- APPLY WHAT YOU READ -
(a) According to the naira exchange rate article, how much foreign exchange is each BDC permitted to purchase weekly under the apex bank's directive?
(b) Decide whether each statement below agrees with the naira exchange rate article, answering yes or no and quoting the deciding words: (i) The forex dealer quoted in the article was buying dollars at N1,355/$1. (ii) At the GTBank FX desk, the naira strengthened against the dollar. (iii) Some operators said no transactions had been completed under the new arrangement.

*** Opening DOCUMENT EXCERPT ***

The United States dollar at the parallel market increased in value on Monday, Febuary 23 with traders quote at N1,375/$ as the new selling exchange rate.

The new rate is a slight depreciation for the naira when compared to N1,343 a dollar market closed on Friday, February 20, 2026.

Abdulahhi, a forex dealer, told Legit.ng that the new exchange rate follows renew demand in the market.

“I am currently selling dollars at N1,375/$1 and buying at N1,355/$1. The pound is trading at N1,845 to sell and N1,805 to buy, while the euro is also moving steadily in the market.

“It seems this week the dollar will return to over N1,400. I have been getting a lot of request.”

The fall of the naira comes as BDC operators continue to face difficulties in accessing dollars from commercial banks.

BDCs can get dollar

The apex bank had previously issued a circular allowing licensed BDCs to access foreign exchange through authorised dealers at the prevailing market rate.

Under the directive, each BDC is permitted to purchase up to $150,000 weekly, subject to Know Your Customer (KYC) requirements and due diligence checks, Punch reports.

Leadership reported that despite a policy announcement, some operators disclosed that no transactions have been completed under the new arrangement.

A BDC operator, who requested anonymity, said the directive remains largely unimplemented. According to him, the circular provides that disbursements will be made through settlement accounts, a provision that has raised operational concerns.

He questioned the feasibility of seamless, real-time transfers between domiciliary accounts across different banks, noting that such infrastructure may not yet be fully in place.

The operator added that while commercial banks appear supportive of the policy, many are still developing internal processes to align with the CBN’s directive.

He explained that BDCs are required to submit bid orders through their banks, which would then access the market on their behalf.

Naira in the official market

Meanwhile, in the Nigerian Foreign Exchange Market (NAFEM), the naira closed against the US dollar on Friday, February 20 at N1,346.32/$1 from N1,341.35/$1 a day earlier.

At the GTBank FX desk, the naira weakened by N7 against the dollar to quote N1,356/$1.

*** Closing DOCUMENT EXCERPT ***
*** Opening GIVEN ENTRIES ***

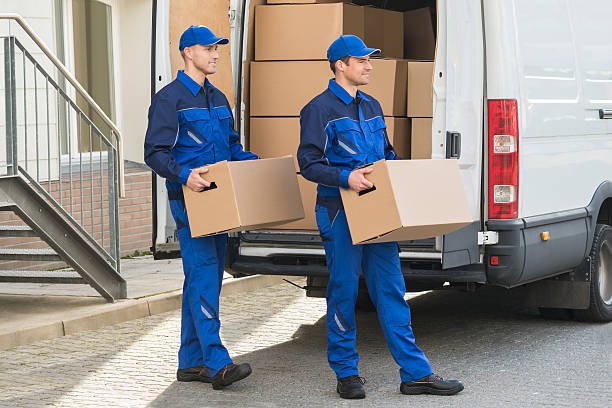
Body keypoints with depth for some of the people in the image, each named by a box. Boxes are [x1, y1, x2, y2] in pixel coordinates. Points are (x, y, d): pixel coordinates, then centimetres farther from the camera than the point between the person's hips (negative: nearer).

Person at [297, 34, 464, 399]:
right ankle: (347, 374, 12)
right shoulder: (320, 109, -5)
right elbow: (308, 164, -10)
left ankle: (416, 373, 7)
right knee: (344, 291, 1)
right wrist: (346, 177, -24)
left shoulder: (371, 107, 17)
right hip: (340, 214, -6)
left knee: (392, 290, 6)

*** Closing GIVEN ENTRIES ***

- SOLVED TASKS -
(a) Up to $150,000 weekly.

(b)
(i) Yes: "buying at N1,355/$1"
(ii) No: "the naira weakened by N7 against the dollar to quote N1,356/$1"
(iii) Yes: "no transactions have been completed under the new arrangement"